<<<<
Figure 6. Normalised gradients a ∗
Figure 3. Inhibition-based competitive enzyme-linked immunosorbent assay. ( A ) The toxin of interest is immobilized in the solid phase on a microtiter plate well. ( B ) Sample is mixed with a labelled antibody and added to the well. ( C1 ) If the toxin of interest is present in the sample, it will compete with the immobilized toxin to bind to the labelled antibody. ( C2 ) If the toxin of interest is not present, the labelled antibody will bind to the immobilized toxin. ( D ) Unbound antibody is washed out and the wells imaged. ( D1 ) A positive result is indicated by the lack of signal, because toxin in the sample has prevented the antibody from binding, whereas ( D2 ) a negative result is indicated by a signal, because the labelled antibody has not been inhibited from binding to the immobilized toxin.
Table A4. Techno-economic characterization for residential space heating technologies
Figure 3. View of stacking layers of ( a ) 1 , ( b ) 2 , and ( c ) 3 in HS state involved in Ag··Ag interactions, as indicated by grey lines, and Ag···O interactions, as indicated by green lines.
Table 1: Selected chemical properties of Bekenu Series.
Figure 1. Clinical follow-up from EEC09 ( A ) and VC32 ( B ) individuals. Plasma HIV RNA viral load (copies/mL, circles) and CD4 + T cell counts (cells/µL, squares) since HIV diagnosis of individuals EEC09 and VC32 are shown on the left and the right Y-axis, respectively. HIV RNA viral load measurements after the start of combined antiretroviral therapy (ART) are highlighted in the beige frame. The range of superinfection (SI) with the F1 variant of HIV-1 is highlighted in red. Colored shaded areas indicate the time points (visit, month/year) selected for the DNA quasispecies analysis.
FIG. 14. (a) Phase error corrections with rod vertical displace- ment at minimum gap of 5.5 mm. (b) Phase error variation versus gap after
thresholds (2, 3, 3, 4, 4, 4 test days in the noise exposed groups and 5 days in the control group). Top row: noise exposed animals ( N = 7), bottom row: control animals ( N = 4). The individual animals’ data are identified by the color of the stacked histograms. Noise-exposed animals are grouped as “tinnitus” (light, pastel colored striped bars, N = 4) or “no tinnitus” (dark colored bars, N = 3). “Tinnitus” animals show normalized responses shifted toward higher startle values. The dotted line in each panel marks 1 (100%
>>>>
PROBLEM REQUIREMENTS:
Only the lines with the string "after" are wanted; pick them out of the records above and copy them.

FINISHED EXERCISE:
Figure 1. Clinical follow-up from EEC09 ( A ) and VC32 ( B ) individuals. Plasma HIV RNA viral load (copies/mL, circles) and CD4 + T cell counts (cells/µL, squares) since HIV diagnosis of individuals EEC09 and VC32 are shown on the left and the right Y-axis, respectively. HIV RNA viral load measurements after the start of combined antiretroviral therapy (ART) are highlighted in the beige frame. The range of superinfection (SI) with the F1 variant of HIV-1 is highlighted in red. Colored shaded areas indicate the time points (visit, month/year) selected for the DNA quasispecies analysis.
FIG. 14. (a) Phase error corrections with rod vertical displace- ment at minimum gap of 5.5 mm. (b) Phase error variation versus gap after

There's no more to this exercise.